The Year Without Summer: 1816 and the Volcano That Darkened the World and Changed History

Oct 13, 2014 19:34

The Year Without Summer: 1816 and the Volcano That Darkened the World and Changed History - William K. Klingaman & Nicholas P. Klingaman

Non-Fiction
Pages: 352

1816 is best known as 'The Year Without Summer', the year a volcanic eruption in Indonesia affected weather patterns the world over, resulting in catastrophic droughts, floods, unseasonable snows and frosts. It was the summer that gave birth to Mary Shelley's Frankenstein and Turner's dramatic paintings of vivid red sunsets. It was also the summer that destroyed harvests and caused untold deaths through famine and privation.

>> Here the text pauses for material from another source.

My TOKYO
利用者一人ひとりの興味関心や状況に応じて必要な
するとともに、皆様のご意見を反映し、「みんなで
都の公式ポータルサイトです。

This book is more than just a meteorological history of the world in the year 1816. In fact, it could hardly be that at all, as records simply do not exist for more than a handful of countries. But for those countries - mostly Great Britain, Ireland, France, Germany, Italy, Switzerland and the United States - it is a fascinating snapshot of life in 1816 and how those countries coped with a disaster they could hardly understand.

It is only relatively recently that scientists have come to understand definitely how volcanic eruptions and the dust thrown into the stratosphere can cause changes to the weather; in 1816 the unseasonable weather was blamed on earthquakes, sunspots, disruptions to the earth's 'electrical fluid' and, inevitably, God. A volcanic eruption in a country most people had never heard of had a direct impact on millions of lives - death and disease, political unrest and civil disobedience, charity and government legislation, all were affected the eruption of Mount Tambora, particularly in a Europe just emerging from the shadow of the Napoleonic Wars.

Parts were a tad repetitive; without sounding callous, when you've read about disastrous harvests in Vermont, to read about the same thing in New Hampshire, and Maine, and New York, and Ohio, and Rhode Island, is a little tedious. But I understand that to a certain extent such repetition is necessary, to demonstrate just how widespread the devastation truly was. So I thoroughly enjoyed this book, more than I expected to.